Discussing his latest book, Chain of Ideas, 43-year-old Kendi presents another uncompromising binary. “We, as human beings, have two choices in the 21st century: antiracist democracy or racist dictatorship,” he tells me over a video call from his book-lined study at Howard University in Washington DC.
Piffle but grifters gonna grift. Even if that’s from Howard now, not Boston.
“There is almost certainly a likelihood that in 20 years, the better part of Europe, and frankly the world, could be led by racist dictatorships,” he continues. “We’ve gone from monarchy to democracy to dictatorship. We’re literally going backwards. Why? Because we fear people we don’t know.”
Dr. Heinz Kiosk was a satire of course, not a career guide.

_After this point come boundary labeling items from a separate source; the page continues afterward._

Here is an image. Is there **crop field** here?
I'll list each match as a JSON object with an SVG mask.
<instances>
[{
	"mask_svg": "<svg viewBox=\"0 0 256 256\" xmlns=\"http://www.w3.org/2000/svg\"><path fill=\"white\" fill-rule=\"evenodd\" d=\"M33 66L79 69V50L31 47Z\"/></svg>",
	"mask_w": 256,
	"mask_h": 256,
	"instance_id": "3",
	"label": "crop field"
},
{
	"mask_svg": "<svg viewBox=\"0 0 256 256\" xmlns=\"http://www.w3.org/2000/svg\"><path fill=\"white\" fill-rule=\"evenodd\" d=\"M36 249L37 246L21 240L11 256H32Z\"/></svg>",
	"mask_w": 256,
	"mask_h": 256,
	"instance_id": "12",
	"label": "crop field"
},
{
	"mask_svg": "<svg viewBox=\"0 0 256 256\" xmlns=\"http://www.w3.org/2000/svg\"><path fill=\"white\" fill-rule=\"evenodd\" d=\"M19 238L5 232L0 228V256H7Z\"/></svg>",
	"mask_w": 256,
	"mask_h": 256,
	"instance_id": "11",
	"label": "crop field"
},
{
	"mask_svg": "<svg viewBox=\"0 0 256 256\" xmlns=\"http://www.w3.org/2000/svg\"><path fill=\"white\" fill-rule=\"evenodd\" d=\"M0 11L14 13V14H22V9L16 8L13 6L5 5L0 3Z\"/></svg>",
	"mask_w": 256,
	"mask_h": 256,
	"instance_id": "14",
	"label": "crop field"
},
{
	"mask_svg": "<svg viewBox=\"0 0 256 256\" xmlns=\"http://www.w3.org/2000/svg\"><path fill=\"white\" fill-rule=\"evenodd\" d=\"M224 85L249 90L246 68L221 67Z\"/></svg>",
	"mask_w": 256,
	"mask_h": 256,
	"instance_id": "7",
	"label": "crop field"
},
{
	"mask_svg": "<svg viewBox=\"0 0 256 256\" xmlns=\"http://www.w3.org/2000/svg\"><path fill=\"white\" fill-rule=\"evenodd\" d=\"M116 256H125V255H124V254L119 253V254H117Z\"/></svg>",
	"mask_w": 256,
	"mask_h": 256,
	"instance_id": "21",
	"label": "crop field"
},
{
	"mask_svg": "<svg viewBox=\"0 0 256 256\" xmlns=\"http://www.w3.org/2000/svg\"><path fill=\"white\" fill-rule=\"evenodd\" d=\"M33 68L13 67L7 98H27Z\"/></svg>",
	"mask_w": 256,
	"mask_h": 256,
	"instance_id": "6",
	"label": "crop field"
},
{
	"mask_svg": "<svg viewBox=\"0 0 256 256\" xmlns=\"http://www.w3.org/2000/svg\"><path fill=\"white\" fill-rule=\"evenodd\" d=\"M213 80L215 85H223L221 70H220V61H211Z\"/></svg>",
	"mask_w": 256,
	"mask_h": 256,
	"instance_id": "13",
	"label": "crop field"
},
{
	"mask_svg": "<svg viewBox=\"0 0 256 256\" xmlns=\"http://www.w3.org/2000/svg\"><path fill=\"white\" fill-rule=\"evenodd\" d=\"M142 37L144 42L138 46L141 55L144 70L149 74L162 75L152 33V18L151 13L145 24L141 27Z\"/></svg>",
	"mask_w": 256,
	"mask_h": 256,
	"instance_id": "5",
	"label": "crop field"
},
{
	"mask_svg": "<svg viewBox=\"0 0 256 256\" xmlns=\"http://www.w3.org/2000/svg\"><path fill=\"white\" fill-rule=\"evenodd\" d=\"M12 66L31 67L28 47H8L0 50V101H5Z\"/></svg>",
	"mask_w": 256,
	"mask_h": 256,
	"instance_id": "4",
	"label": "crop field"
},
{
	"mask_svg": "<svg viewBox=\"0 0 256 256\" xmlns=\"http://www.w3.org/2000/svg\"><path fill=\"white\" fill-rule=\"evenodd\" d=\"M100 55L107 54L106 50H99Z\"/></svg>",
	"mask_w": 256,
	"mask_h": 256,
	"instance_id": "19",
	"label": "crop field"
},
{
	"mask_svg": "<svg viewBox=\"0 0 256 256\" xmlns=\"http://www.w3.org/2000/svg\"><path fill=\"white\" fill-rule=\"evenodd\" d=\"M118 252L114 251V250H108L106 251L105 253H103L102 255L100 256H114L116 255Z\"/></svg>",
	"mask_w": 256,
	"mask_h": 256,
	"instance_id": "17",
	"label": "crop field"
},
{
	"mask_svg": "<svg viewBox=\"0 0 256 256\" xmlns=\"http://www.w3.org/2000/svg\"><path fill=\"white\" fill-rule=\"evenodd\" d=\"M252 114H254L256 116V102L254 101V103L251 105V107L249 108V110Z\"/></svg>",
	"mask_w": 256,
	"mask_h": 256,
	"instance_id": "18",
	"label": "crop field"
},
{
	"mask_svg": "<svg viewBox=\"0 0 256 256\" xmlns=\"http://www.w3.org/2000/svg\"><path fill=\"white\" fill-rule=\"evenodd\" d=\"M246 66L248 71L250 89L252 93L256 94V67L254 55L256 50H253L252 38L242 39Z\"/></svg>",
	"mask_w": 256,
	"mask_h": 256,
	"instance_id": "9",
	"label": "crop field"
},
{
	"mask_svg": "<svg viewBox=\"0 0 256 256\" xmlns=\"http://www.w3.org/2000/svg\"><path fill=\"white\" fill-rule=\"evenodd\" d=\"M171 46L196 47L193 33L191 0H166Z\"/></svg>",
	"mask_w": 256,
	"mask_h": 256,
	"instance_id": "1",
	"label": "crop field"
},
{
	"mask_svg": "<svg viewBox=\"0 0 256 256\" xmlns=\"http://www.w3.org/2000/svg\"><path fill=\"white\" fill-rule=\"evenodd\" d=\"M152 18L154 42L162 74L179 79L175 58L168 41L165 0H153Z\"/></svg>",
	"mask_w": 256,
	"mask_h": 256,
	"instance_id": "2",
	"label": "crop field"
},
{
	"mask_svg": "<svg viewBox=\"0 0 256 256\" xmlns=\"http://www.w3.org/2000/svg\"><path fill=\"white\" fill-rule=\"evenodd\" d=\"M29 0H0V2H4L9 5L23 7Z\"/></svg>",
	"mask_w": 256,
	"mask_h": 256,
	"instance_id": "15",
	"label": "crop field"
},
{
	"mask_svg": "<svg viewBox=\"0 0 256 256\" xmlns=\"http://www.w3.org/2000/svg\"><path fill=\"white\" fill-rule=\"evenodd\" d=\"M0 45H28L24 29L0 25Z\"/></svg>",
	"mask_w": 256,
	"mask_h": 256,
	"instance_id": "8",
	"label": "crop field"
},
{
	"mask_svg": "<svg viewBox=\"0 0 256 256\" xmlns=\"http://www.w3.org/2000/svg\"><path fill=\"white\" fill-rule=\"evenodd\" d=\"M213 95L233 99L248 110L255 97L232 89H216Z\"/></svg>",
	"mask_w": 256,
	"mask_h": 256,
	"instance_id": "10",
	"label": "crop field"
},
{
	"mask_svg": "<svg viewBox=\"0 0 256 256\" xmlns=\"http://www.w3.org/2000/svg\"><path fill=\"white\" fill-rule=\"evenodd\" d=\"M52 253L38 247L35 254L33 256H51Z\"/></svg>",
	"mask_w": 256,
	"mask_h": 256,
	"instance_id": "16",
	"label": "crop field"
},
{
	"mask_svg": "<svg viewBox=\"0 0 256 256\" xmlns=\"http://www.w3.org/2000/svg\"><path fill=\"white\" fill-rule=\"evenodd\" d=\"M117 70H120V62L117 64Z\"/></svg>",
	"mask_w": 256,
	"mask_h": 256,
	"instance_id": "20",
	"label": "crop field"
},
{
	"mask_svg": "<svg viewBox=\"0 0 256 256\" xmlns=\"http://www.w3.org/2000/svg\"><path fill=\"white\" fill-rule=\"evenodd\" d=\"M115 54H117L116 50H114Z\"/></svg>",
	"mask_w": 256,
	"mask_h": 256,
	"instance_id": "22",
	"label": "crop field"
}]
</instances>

He’s also an idiot because of course he is:
But the primary route to enabling antiracist democracy to flourish, he says, is simply improving conditions for people. “Because it is those conditions, and it is people’s own struggles, that are being capitalised on to blame those immigrants, Muslims, Black people, for why those conditions exist. By giving people more, it makes it harder for you to say: ‘You don’t have because others are taking.’” The great replacement theory is a smokescreen for the real causes of poverty and deprivation: neoliberal capitalism and the huge inequalities it has created.
Neoliberal capitalism is the way to have more to spread around, of course.